[Stored items]
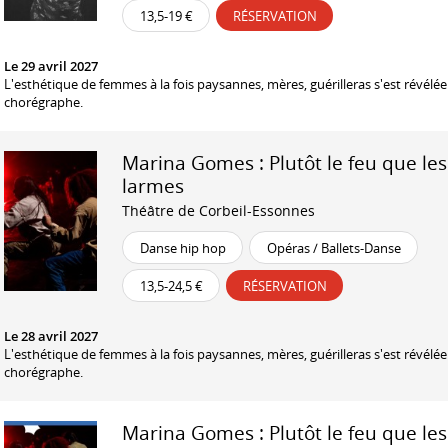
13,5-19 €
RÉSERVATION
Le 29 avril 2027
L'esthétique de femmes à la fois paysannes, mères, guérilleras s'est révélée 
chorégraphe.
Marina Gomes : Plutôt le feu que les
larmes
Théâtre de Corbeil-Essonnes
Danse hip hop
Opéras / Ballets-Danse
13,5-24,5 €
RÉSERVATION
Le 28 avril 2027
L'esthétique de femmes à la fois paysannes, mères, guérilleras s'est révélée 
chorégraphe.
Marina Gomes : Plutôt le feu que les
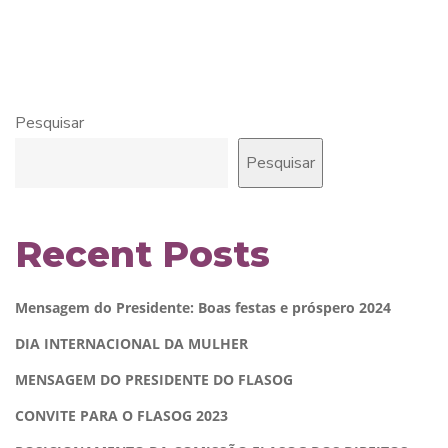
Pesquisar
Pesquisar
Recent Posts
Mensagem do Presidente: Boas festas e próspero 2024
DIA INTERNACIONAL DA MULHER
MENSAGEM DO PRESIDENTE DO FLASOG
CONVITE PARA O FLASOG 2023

* * *

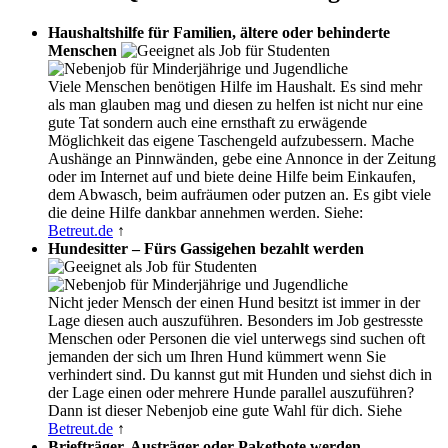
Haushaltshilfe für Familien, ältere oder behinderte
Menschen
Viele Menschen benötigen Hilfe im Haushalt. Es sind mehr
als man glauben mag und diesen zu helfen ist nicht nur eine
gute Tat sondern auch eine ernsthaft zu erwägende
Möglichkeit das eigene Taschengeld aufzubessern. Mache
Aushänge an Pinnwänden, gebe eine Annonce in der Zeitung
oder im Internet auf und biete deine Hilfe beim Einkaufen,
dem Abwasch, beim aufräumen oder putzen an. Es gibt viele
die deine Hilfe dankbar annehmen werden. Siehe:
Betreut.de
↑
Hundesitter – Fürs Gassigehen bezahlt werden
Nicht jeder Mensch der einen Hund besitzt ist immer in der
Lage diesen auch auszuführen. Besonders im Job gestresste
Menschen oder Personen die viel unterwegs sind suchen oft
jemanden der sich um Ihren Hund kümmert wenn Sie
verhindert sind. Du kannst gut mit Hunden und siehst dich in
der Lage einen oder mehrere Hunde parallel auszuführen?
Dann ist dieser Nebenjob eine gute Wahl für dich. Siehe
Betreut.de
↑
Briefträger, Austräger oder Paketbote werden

---

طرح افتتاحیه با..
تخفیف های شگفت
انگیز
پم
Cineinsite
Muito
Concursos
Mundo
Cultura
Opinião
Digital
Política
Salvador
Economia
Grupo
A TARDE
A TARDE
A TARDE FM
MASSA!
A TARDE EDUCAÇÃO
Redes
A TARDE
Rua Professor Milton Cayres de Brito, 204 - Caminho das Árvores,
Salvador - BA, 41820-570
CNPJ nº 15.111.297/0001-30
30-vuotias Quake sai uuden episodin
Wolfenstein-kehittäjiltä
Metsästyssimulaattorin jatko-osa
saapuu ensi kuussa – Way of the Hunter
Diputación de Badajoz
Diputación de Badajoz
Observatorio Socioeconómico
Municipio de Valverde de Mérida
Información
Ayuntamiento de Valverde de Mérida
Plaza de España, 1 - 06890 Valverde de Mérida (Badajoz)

WORK TASK
Reproduce, character for character, only the lines of the preceding data that start at the line with "Mensagem do Presidente: Boas" and end at the line with "CONVITE PARA O FLASOG 2023", both included.

EXERCISE RESPONSE
Mensagem do Presidente: Boas festas e próspero 2024
DIA INTERNACIONAL DA MULHER
MENSAGEM DO PRESIDENTE DO FLASOG
CONVITE PARA O FLASOG 2023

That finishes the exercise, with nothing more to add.